What may seem like just a little repair work to many of the young people involved in doing it is actually a mammoth gesture of help to the recipients in need.
Last week, Wallingford Workcamp 2018 brought 340 young people and adults from around the country and Canada to town in order for them to donate their time, sweat and carpentry skills to help area homeowners with improvements.
“The people we’re servicing are elderly, disabled and low-income people,” explained Lorraine Westervelt, a coordinator of the program with First Congregational Church, which is working in tandem with Group Mission Trip.
“Our church has gone on a mission trip for the last 10 years,” she said, visiting out-of-the-way communities around the country that have exhibited need, including small towns in West Virginia, Pennsylvania, Michigan and New York.
“So we’ve gone elsewhere and done home repair,” she said, “and decided we wanted to bring it to our local area.”
And it turned out the need was somewhat imperative here in this region as well, for more than 100 people applied to have work done on their homes — work they either couldn’t afford or physically had no chance of getting done on their own.
“We screened them all to see which ones were doable projects for us,” Westervelt said, with the 340 participants broken up into groups of five young people and one adult.
“We have 54 different work sites that we’re working on,” she said, with work including porch repair, construction of handicap ramps, various random small carpentry projects, and boatload of both interior and exterior painting projects.
“I really love working in community service,” said Joelle Stellato, 14, of Wallingford, who participated in the Workcamp for the first year, “and I love helping people.”
“I thought this was just a really cool opportunity,” she said.
“I realize that I’m very fortunate and I want to make sure that others (can) have the equal opportunity,” she said. “I love being able to help them do what they need to do and it’s a really cool.”
Close to $30,000 in donations, including money from the individual campers and a sizable gift of $10,000 from the Wallingford Rotary Club, help fund the endeavor, which includes much-needed supplies.
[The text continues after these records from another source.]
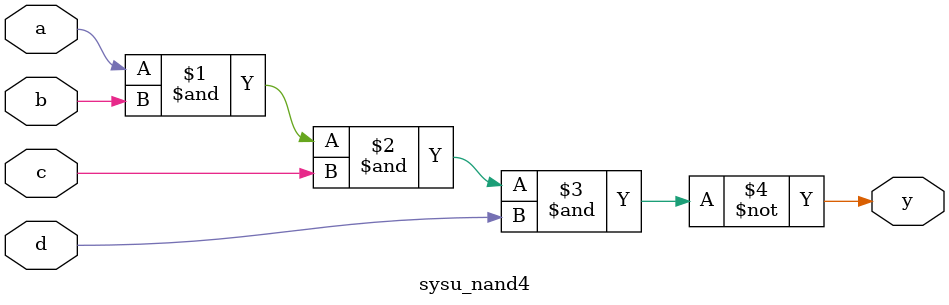
<source format=v>
`timescale 1ns / 1ps


module sysu_nand4 #(parameter DELAY = 3)(
    input a,
    input b,
    input c,
    input d,
    output y
    );
    
    nand #DELAY (y,a,b,c,d);
    
endmodule

</source>
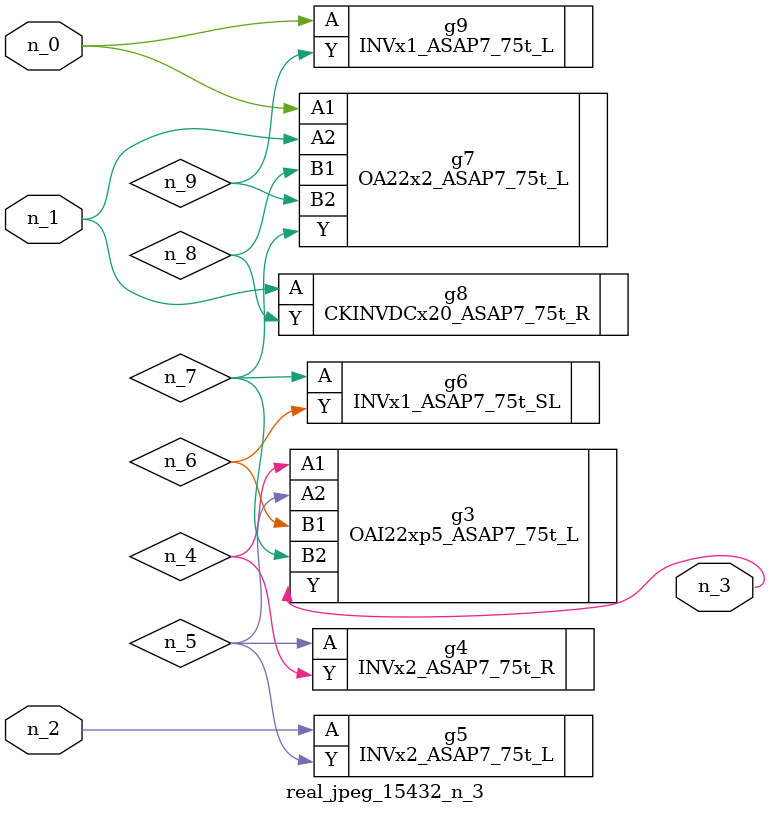
<source format=v>
module real_jpeg_15432_n_3 (n_1, n_0, n_2, n_3);

input n_1;
input n_0;
input n_2;

output n_3;

wire n_5;
wire n_8;
wire n_4;
wire n_6;
wire n_7;
wire n_9;

OA22x2_ASAP7_75t_L g7 ( 
.A1(n_0),
.A2(n_1),
.B1(n_8),
.B2(n_9),
.Y(n_7)
);

INVx1_ASAP7_75t_L g9 ( 
.A(n_0),
.Y(n_9)
);

CKINVDCx20_ASAP7_75t_R g8 ( 
.A(n_1),
.Y(n_8)
);

INVx2_ASAP7_75t_L g5 ( 
.A(n_2),
.Y(n_5)
);

OAI22xp5_ASAP7_75t_L g3 ( 
.A1(n_4),
.A2(n_5),
.B1(n_6),
.B2(n_7),
.Y(n_3)
);

INVx2_ASAP7_75t_R g4 ( 
.A(n_5),
.Y(n_4)
);

INVx1_ASAP7_75t_SL g6 ( 
.A(n_7),
.Y(n_6)
);


endmodule
</source>
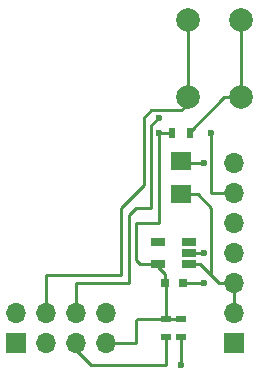
<source format=gtl>
G04 #@! TF.FileFunction,Copper,L1,Top,Signal*
%FSLAX46Y46*%
G04 Gerber Fmt 4.6, Leading zero omitted, Abs format (unit mm)*
G04 Created by KiCad (PCBNEW 4.0.6) date 08/05/17 14:41:28*
%MOMM*%
%LPD*%
G01*
G04 APERTURE LIST*
%ADD10C,0.100000*%
%ADD11R,1.700000X1.700000*%
%ADD12O,1.700000X1.700000*%
%ADD13R,1.800000X1.600000*%
%ADD14R,0.800000X0.750000*%
%ADD15R,1.220000X0.650000*%
%ADD16R,0.500000X0.900000*%
%ADD17R,0.900000X0.500000*%
%ADD18C,2.000000*%
%ADD19C,0.600000*%
%ADD20C,0.250000*%
G04 APERTURE END LIST*
D10*
D11*
X33655000Y-195580000D03*
D12*
X33655000Y-193040000D03*
X33655000Y-190500000D03*
X33655000Y-187960000D03*
X33655000Y-185420000D03*
X33655000Y-182880000D03*
X33655000Y-180340000D03*
D13*
X29210000Y-183010000D03*
X29210000Y-180210000D03*
D14*
X27825000Y-190500000D03*
X29325000Y-190500000D03*
D11*
X15240000Y-195580000D03*
D12*
X15240000Y-193040000D03*
X17780000Y-195580000D03*
X17780000Y-193040000D03*
X20320000Y-195580000D03*
X20320000Y-193040000D03*
X22860000Y-195580000D03*
X22860000Y-193040000D03*
D15*
X29885000Y-188910000D03*
X29885000Y-187960000D03*
X29885000Y-187010000D03*
X27265000Y-187010000D03*
X27265000Y-188910000D03*
D16*
X28460000Y-177800000D03*
X29960000Y-177800000D03*
D17*
X27940000Y-193560000D03*
X27940000Y-195060000D03*
X29210000Y-193560000D03*
X29210000Y-195060000D03*
D18*
X29790000Y-168275000D03*
X34290000Y-168275000D03*
X29790000Y-174775000D03*
X34290000Y-174775000D03*
D19*
X31115000Y-180340000D03*
X31115000Y-190500000D03*
X31115000Y-187960000D03*
X27305000Y-177800000D03*
X31750000Y-177800000D03*
X29210000Y-197485000D03*
X27305000Y-176530000D03*
D20*
X31750000Y-189865000D02*
X32385000Y-190500000D01*
X32385000Y-190500000D02*
X33655000Y-190500000D01*
X33655000Y-190500000D02*
X33655000Y-193040000D01*
X29210000Y-183010000D02*
X30610000Y-183010000D01*
X31750000Y-184150000D02*
X31750000Y-189865000D01*
X30610000Y-183010000D02*
X31750000Y-184150000D01*
X29885000Y-188910000D02*
X30795000Y-188910000D01*
X30795000Y-188910000D02*
X31750000Y-189865000D01*
X29325000Y-190500000D02*
X31115000Y-190500000D01*
X31115000Y-187960000D02*
X29885000Y-187960000D01*
X31115000Y-180340000D02*
X29340000Y-180340000D01*
X29340000Y-180340000D02*
X29210000Y-180210000D01*
X31750000Y-182880000D02*
X33655000Y-182880000D01*
X31750000Y-182880000D02*
X31750000Y-177800000D01*
X28460000Y-177800000D02*
X27305000Y-177800000D01*
X27305000Y-177800000D02*
X27305000Y-185420000D01*
X22860000Y-195580000D02*
X25400000Y-195580000D01*
X25515000Y-193560000D02*
X27940000Y-193560000D01*
X25400000Y-193675000D02*
X25515000Y-193560000D01*
X25400000Y-195580000D02*
X25400000Y-193675000D01*
X25715000Y-188910000D02*
X27265000Y-188910000D01*
X25400000Y-188595000D02*
X25715000Y-188910000D01*
X25400000Y-185420000D02*
X25400000Y-188595000D01*
X27305000Y-185420000D02*
X25400000Y-185420000D01*
X27825000Y-190500000D02*
X27825000Y-189750000D01*
X27825000Y-189750000D02*
X27265000Y-189190000D01*
X27265000Y-189190000D02*
X27265000Y-188910000D01*
X27940000Y-193560000D02*
X27940000Y-190615000D01*
X27940000Y-190615000D02*
X27825000Y-190500000D01*
X27940000Y-193560000D02*
X29210000Y-193560000D01*
X29210000Y-197485000D02*
X29210000Y-195060000D01*
X20320000Y-195580000D02*
X20320000Y-196215000D01*
X20320000Y-196215000D02*
X21590000Y-197485000D01*
X21590000Y-197485000D02*
X27940000Y-197485000D01*
X27940000Y-197485000D02*
X27940000Y-195060000D01*
X26670000Y-175895000D02*
X29210000Y-175895000D01*
X29210000Y-175895000D02*
X29790000Y-175315000D01*
X29790000Y-175315000D02*
X29790000Y-174775000D01*
X29790000Y-174775000D02*
X29790000Y-168275000D01*
X17780000Y-193040000D02*
X17780000Y-189865000D01*
X26035000Y-176530000D02*
X26670000Y-175895000D01*
X26035000Y-182245000D02*
X26035000Y-176530000D01*
X25400000Y-182880000D02*
X26035000Y-182245000D01*
X24130000Y-184150000D02*
X25400000Y-182880000D01*
X24130000Y-189865000D02*
X24130000Y-184150000D01*
X17780000Y-189865000D02*
X24130000Y-189865000D01*
X34290000Y-174775000D02*
X34290000Y-168275000D01*
X29960000Y-177800000D02*
X29960000Y-177685000D01*
X29960000Y-177685000D02*
X32870000Y-174775000D01*
X32870000Y-174775000D02*
X34290000Y-174775000D01*
X20320000Y-190500000D02*
X20320000Y-193040000D01*
X26670000Y-177165000D02*
X27305000Y-176530000D01*
X26670000Y-184150000D02*
X26670000Y-177165000D01*
X25400000Y-184150000D02*
X26670000Y-184150000D01*
X24765000Y-184785000D02*
X25400000Y-184150000D01*
X24765000Y-190500000D02*
X24765000Y-184785000D01*
X20320000Y-190500000D02*
X24765000Y-190500000D01*
M02*

</source>
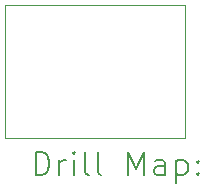
<source format=gbr>
%TF.GenerationSoftware,KiCad,Pcbnew,9.0.6*%
%TF.CreationDate,2026-01-06T15:33:42-06:00*%
%TF.ProjectId,RGBLED_1010_BOB,5247424c-4544-45f3-9130-31305f424f42,rev?*%
%TF.SameCoordinates,Original*%
%TF.FileFunction,Drillmap*%
%TF.FilePolarity,Positive*%
%FSLAX45Y45*%
G04 Gerber Fmt 4.5, Leading zero omitted, Abs format (unit mm)*
G04 Created by KiCad (PCBNEW 9.0.6) date 2026-01-06 15:33:42*
%MOMM*%
%LPD*%
G01*
G04 APERTURE LIST*
%ADD10C,0.100000*%
%ADD11C,0.200000*%
G04 APERTURE END LIST*
D10*
X10629900Y-8232940D02*
X12153900Y-8232940D01*
X12153900Y-9359314D01*
X10629900Y-9359314D01*
X10629900Y-8232940D01*
D11*
X10885677Y-9675798D02*
X10885677Y-9475798D01*
X10885677Y-9475798D02*
X10933296Y-9475798D01*
X10933296Y-9475798D02*
X10961867Y-9485321D01*
X10961867Y-9485321D02*
X10980915Y-9504369D01*
X10980915Y-9504369D02*
X10990439Y-9523417D01*
X10990439Y-9523417D02*
X10999963Y-9561512D01*
X10999963Y-9561512D02*
X10999963Y-9590083D01*
X10999963Y-9590083D02*
X10990439Y-9628179D01*
X10990439Y-9628179D02*
X10980915Y-9647226D01*
X10980915Y-9647226D02*
X10961867Y-9666274D01*
X10961867Y-9666274D02*
X10933296Y-9675798D01*
X10933296Y-9675798D02*
X10885677Y-9675798D01*
X11085677Y-9675798D02*
X11085677Y-9542464D01*
X11085677Y-9580560D02*
X11095201Y-9561512D01*
X11095201Y-9561512D02*
X11104724Y-9551988D01*
X11104724Y-9551988D02*
X11123772Y-9542464D01*
X11123772Y-9542464D02*
X11142820Y-9542464D01*
X11209486Y-9675798D02*
X11209486Y-9542464D01*
X11209486Y-9475798D02*
X11199962Y-9485321D01*
X11199962Y-9485321D02*
X11209486Y-9494845D01*
X11209486Y-9494845D02*
X11219010Y-9485321D01*
X11219010Y-9485321D02*
X11209486Y-9475798D01*
X11209486Y-9475798D02*
X11209486Y-9494845D01*
X11333296Y-9675798D02*
X11314248Y-9666274D01*
X11314248Y-9666274D02*
X11304724Y-9647226D01*
X11304724Y-9647226D02*
X11304724Y-9475798D01*
X11438058Y-9675798D02*
X11419010Y-9666274D01*
X11419010Y-9666274D02*
X11409486Y-9647226D01*
X11409486Y-9647226D02*
X11409486Y-9475798D01*
X11666629Y-9675798D02*
X11666629Y-9475798D01*
X11666629Y-9475798D02*
X11733296Y-9618655D01*
X11733296Y-9618655D02*
X11799962Y-9475798D01*
X11799962Y-9475798D02*
X11799962Y-9675798D01*
X11980915Y-9675798D02*
X11980915Y-9571036D01*
X11980915Y-9571036D02*
X11971391Y-9551988D01*
X11971391Y-9551988D02*
X11952343Y-9542464D01*
X11952343Y-9542464D02*
X11914248Y-9542464D01*
X11914248Y-9542464D02*
X11895201Y-9551988D01*
X11980915Y-9666274D02*
X11961867Y-9675798D01*
X11961867Y-9675798D02*
X11914248Y-9675798D01*
X11914248Y-9675798D02*
X11895201Y-9666274D01*
X11895201Y-9666274D02*
X11885677Y-9647226D01*
X11885677Y-9647226D02*
X11885677Y-9628179D01*
X11885677Y-9628179D02*
X11895201Y-9609131D01*
X11895201Y-9609131D02*
X11914248Y-9599607D01*
X11914248Y-9599607D02*
X11961867Y-9599607D01*
X11961867Y-9599607D02*
X11980915Y-9590083D01*
X12076153Y-9542464D02*
X12076153Y-9742464D01*
X12076153Y-9551988D02*
X12095201Y-9542464D01*
X12095201Y-9542464D02*
X12133296Y-9542464D01*
X12133296Y-9542464D02*
X12152343Y-9551988D01*
X12152343Y-9551988D02*
X12161867Y-9561512D01*
X12161867Y-9561512D02*
X12171391Y-9580560D01*
X12171391Y-9580560D02*
X12171391Y-9637702D01*
X12171391Y-9637702D02*
X12161867Y-9656750D01*
X12161867Y-9656750D02*
X12152343Y-9666274D01*
X12152343Y-9666274D02*
X12133296Y-9675798D01*
X12133296Y-9675798D02*
X12095201Y-9675798D01*
X12095201Y-9675798D02*
X12076153Y-9666274D01*
X12257105Y-9656750D02*
X12266629Y-9666274D01*
X12266629Y-9666274D02*
X12257105Y-9675798D01*
X12257105Y-9675798D02*
X12247582Y-9666274D01*
X12247582Y-9666274D02*
X12257105Y-9656750D01*
X12257105Y-9656750D02*
X12257105Y-9675798D01*
X12257105Y-9551988D02*
X12266629Y-9561512D01*
X12266629Y-9561512D02*
X12257105Y-9571036D01*
X12257105Y-9571036D02*
X12247582Y-9561512D01*
X12247582Y-9561512D02*
X12257105Y-9551988D01*
X12257105Y-9551988D02*
X12257105Y-9571036D01*
M02*

</source>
The Sheehan High School is also allowing the group to camp there for the week.
Kim Conway of Highland Lakes, N.J. has been involved with seven years and has found a great value in turning the young people on to a service mentality.
“I get enjoyment in teaching the kids about paying it forwards in service,” she said. “That’s, I guess, my sort of ministry to them, and to help guide them to do it.”
Each summer, she said, conditions and experiences will vary — mainly contingent on the heat and weather — but broadly it’s a remarkably positive time for all involved.
“Doing it all together, with other people, you kind of help each other through it,” Conway said, noting the break in the extremely hot weather of several weeks ago was a gift.
“I know it’s gonna be pretty hot and some hard labor,” admitted Anna Sorenson, a 17-year old from Saratoga Springs, N.Y., “but it’ll be worth it to help out those people who can’t afford home imrpovements and can really just better their lives.”
“It’s just nice to know that you can give up your time to help other people that wouldn’t have access to this kind of thing otherwise,” she said, “and it’s really meaningful to do it through your church with a bunch of other people who are here to help people through God.”
Westervelt said the experience is “remarkable” for a variety of reasons, including the reaction of the people being helped.
“The residents are generally people who don’t get to interact with youth a lot (and) the transformation that happens both with their houses and with their souls,” she said, is astounding.
Conway said that the general take-away from the Workcamp — at least as far as most of the young people she has worked with are concerned — is how surprised they are by the amount of appreciation they receive.
“They’re in awe, I want to say. They think that they’ve done nothing and they’ll come up to me and say, ‘It was really no big deal, but the people were just constantly thanking me,’” Conway said.
“So they’re just overwhelmed with the gratefulness,” she said. “The simplest task means the world to people.”